To do:
The copy must hold every line from the one with "focal_mm: 11" through the end of the listing, word for word, and must hold no pictures.

····················

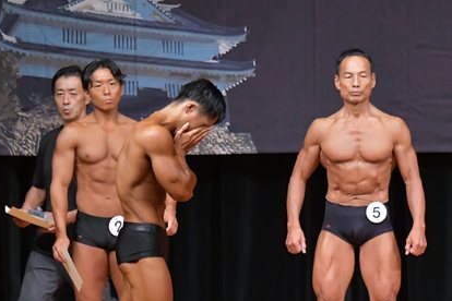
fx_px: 5097
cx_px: 204
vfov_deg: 3.4
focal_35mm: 406
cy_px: 212
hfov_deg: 5.1
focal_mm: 145
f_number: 5.6
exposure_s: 1/400
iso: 6400
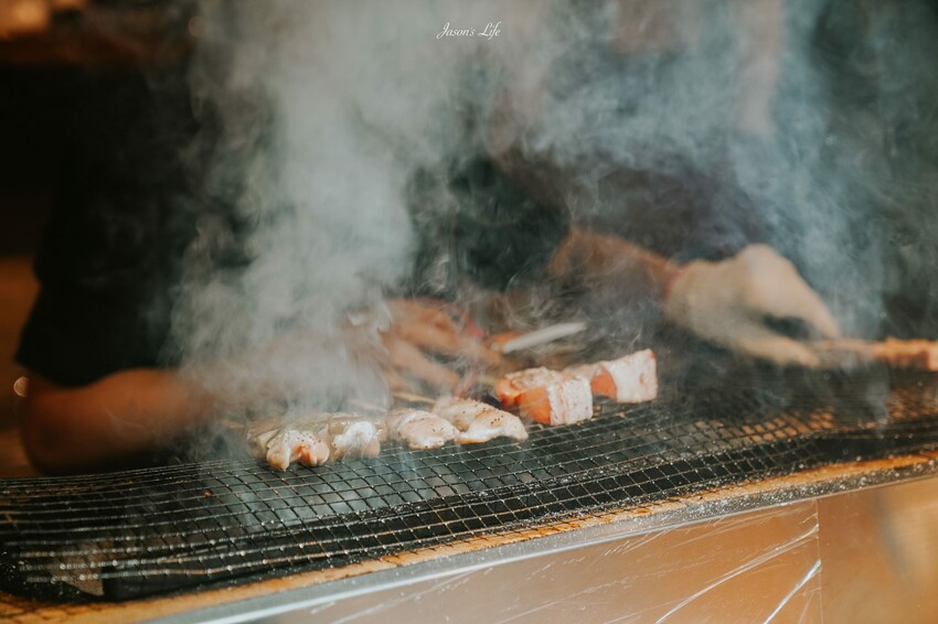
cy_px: 312
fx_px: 1823
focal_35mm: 70
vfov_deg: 19.4
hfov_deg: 28.9
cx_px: 469
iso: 320
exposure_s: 1/80
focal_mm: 70
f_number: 2.8
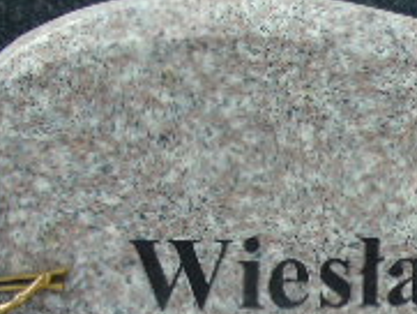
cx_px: 424
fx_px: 2640
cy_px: 473
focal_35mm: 219
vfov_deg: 6.7
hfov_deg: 9.0
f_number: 4.5
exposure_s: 1/500
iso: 80
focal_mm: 11
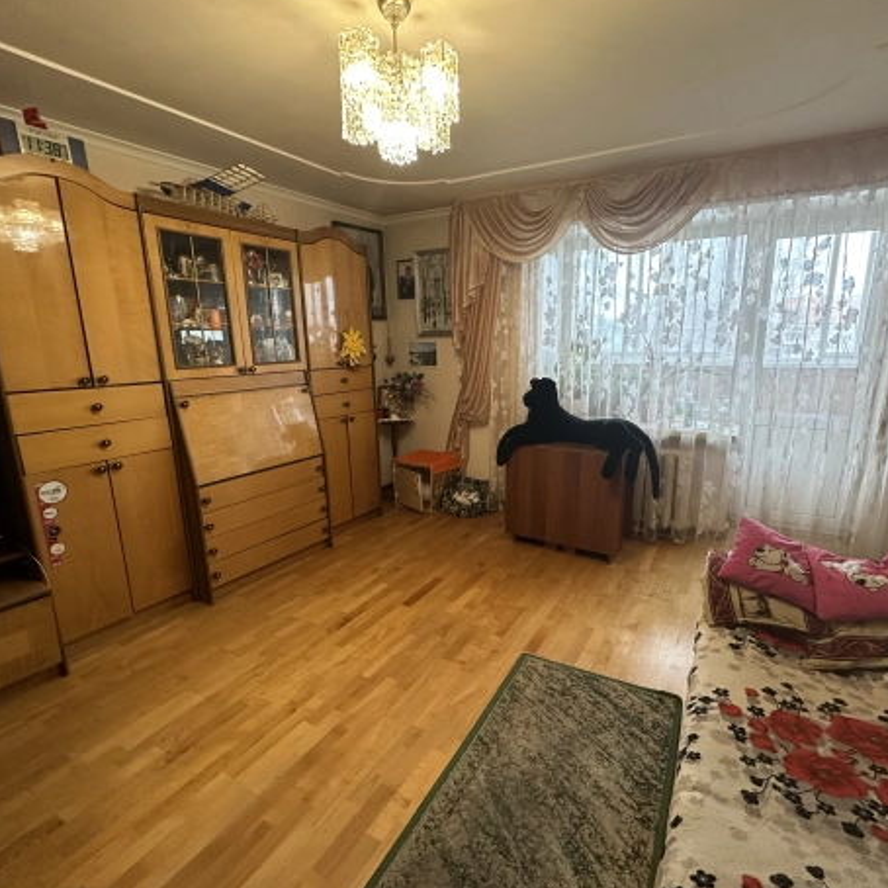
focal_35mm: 17
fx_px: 493
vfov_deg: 84.0
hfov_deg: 83.8
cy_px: 444
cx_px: 481
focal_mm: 2.22
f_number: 2.2
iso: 250
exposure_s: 1/50
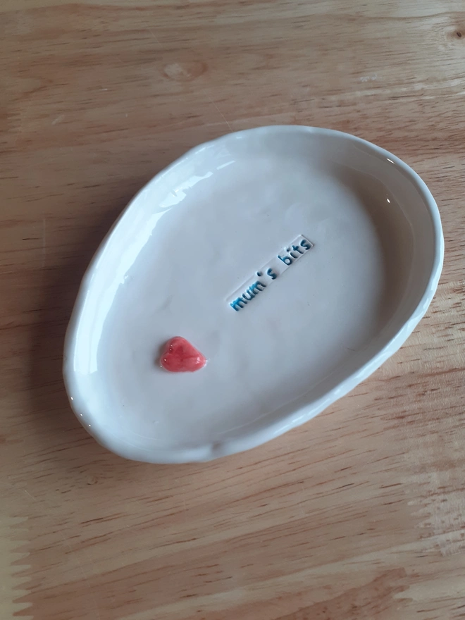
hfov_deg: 51.4
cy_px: 310
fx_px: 484
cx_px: 232
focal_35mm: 27
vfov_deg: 65.3
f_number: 1.9
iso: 64
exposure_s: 1/50
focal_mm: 3.6
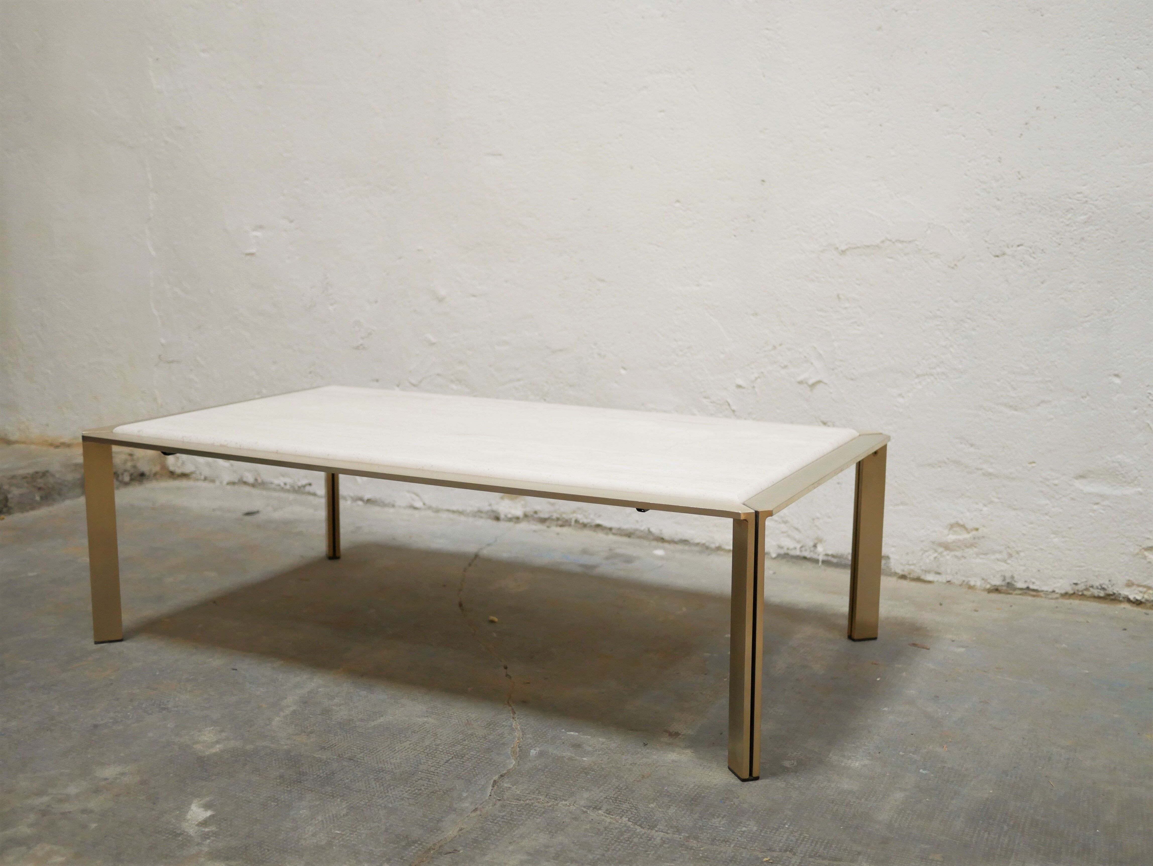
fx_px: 1333
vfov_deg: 36.0
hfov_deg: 46.8
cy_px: 433
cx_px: 576
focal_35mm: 40
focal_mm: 20
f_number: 1.7
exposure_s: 1/60
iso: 1000
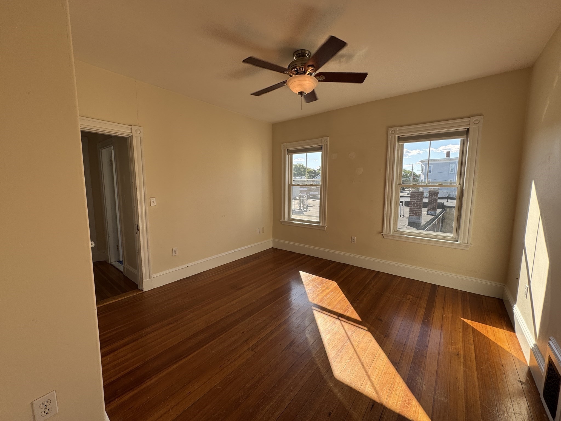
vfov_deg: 85.7
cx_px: 280
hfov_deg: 102.1
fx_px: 227
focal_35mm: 14
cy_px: 210
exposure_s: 1/223
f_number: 2.2
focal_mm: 2.22
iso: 40
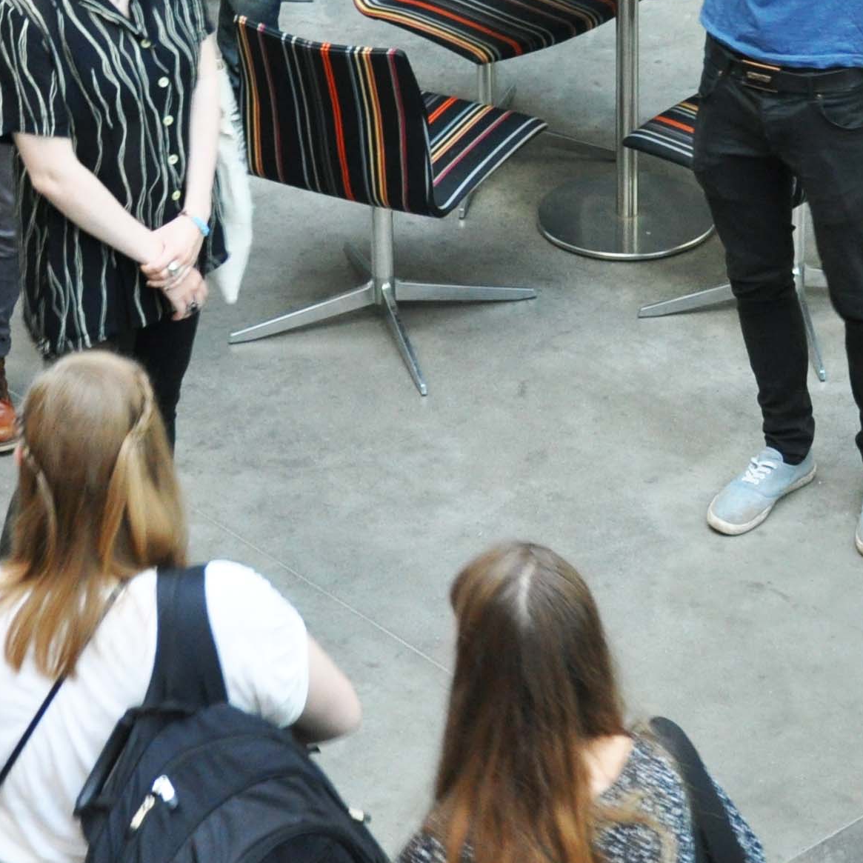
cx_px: 719
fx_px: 4231
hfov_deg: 11.6
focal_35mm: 150
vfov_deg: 11.5
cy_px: -20
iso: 800
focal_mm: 32
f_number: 5.6
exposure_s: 1/30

····················

Completed task:
focal_mm: 11
focal_35mm: 17
fx_px: 493
vfov_deg: 84.0
hfov_deg: 83.8
cy_px: 444
cx_px: 481
focal_mm: 2.22
f_number: 2.2
iso: 250
exposure_s: 1/50
hfov_deg: 51.4
cy_px: 310
fx_px: 484
cx_px: 232
focal_35mm: 27
vfov_deg: 65.3
f_number: 1.9
iso: 64
exposure_s: 1/50
focal_mm: 3.6
fx_px: 1333
vfov_deg: 36.0
hfov_deg: 46.8
cy_px: 433
cx_px: 576
focal_35mm: 40
focal_mm: 20
f_number: 1.7
exposure_s: 1/60
iso: 1000
vfov_deg: 85.7
cx_px: 280
hfov_deg: 102.1
fx_px: 227
focal_35mm: 14
cy_px: 210
exposure_s: 1/223
f_number: 2.2
focal_mm: 2.22
iso: 40
cx_px: 719
fx_px: 4231
hfov_deg: 11.6
focal_35mm: 150
vfov_deg: 11.5
cy_px: -20
iso: 800
focal_mm: 32
f_number: 5.6
exposure_s: 1/30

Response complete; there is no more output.